Start of RECORDS

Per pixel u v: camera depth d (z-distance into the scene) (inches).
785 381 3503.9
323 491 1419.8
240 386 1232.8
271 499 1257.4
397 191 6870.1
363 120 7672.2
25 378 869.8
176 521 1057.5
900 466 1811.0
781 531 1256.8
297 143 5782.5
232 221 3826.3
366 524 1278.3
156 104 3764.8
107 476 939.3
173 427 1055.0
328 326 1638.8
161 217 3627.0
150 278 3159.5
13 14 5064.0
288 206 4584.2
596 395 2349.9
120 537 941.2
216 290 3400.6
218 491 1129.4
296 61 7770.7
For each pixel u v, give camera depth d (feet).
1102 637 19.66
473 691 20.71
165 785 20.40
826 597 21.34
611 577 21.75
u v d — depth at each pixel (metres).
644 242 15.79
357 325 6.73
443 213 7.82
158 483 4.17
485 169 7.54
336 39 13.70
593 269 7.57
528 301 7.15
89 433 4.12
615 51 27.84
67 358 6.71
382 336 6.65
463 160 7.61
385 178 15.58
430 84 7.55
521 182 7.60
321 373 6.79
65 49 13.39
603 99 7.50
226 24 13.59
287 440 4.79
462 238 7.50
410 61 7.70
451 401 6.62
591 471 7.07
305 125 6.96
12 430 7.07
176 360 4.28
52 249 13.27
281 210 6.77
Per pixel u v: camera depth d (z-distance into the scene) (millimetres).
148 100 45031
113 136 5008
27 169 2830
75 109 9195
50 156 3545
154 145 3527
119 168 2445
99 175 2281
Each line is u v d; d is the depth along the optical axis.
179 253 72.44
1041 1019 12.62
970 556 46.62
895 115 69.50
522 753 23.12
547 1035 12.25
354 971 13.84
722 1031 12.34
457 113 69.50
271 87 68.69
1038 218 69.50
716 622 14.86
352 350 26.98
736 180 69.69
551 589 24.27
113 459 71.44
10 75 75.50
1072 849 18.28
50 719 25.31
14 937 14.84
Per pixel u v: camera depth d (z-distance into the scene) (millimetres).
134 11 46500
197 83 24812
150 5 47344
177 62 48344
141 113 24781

End of RECORDS

EXERCISE INSTRUCTIONS> Please extract exactly, and only, the lines from the line containing "271 499 1257.4" through the last line of the records.

EXERCISE SOLUTION>
271 499 1257.4
397 191 6870.1
363 120 7672.2
25 378 869.8
176 521 1057.5
900 466 1811.0
781 531 1256.8
297 143 5782.5
232 221 3826.3
366 524 1278.3
156 104 3764.8
107 476 939.3
173 427 1055.0
328 326 1638.8
161 217 3627.0
150 278 3159.5
13 14 5064.0
288 206 4584.2
596 395 2349.9
120 537 941.2
216 290 3400.6
218 491 1129.4
296 61 7770.7
For each pixel u v, give camera depth d (feet).
1102 637 19.66
473 691 20.71
165 785 20.40
826 597 21.34
611 577 21.75
u v d — depth at each pixel (metres).
644 242 15.79
357 325 6.73
443 213 7.82
158 483 4.17
485 169 7.54
336 39 13.70
593 269 7.57
528 301 7.15
89 433 4.12
615 51 27.84
67 358 6.71
382 336 6.65
463 160 7.61
385 178 15.58
430 84 7.55
521 182 7.60
321 373 6.79
65 49 13.39
603 99 7.50
226 24 13.59
287 440 4.79
462 238 7.50
410 61 7.70
451 401 6.62
591 471 7.07
305 125 6.96
12 430 7.07
176 360 4.28
52 249 13.27
281 210 6.77
Per pixel u v: camera depth d (z-distance into the scene) (millimetres).
148 100 45031
113 136 5008
27 169 2830
75 109 9195
50 156 3545
154 145 3527
119 168 2445
99 175 2281
Each line is u v d; d is the depth along the optical axis.
179 253 72.44
1041 1019 12.62
970 556 46.62
895 115 69.50
522 753 23.12
547 1035 12.25
354 971 13.84
722 1031 12.34
457 113 69.50
271 87 68.69
1038 218 69.50
716 622 14.86
352 350 26.98
736 180 69.69
551 589 24.27
113 459 71.44
10 75 75.50
1072 849 18.28
50 719 25.31
14 937 14.84
Per pixel u v: camera depth d (z-distance into the scene) (millimetres).
134 11 46500
197 83 24812
150 5 47344
177 62 48344
141 113 24781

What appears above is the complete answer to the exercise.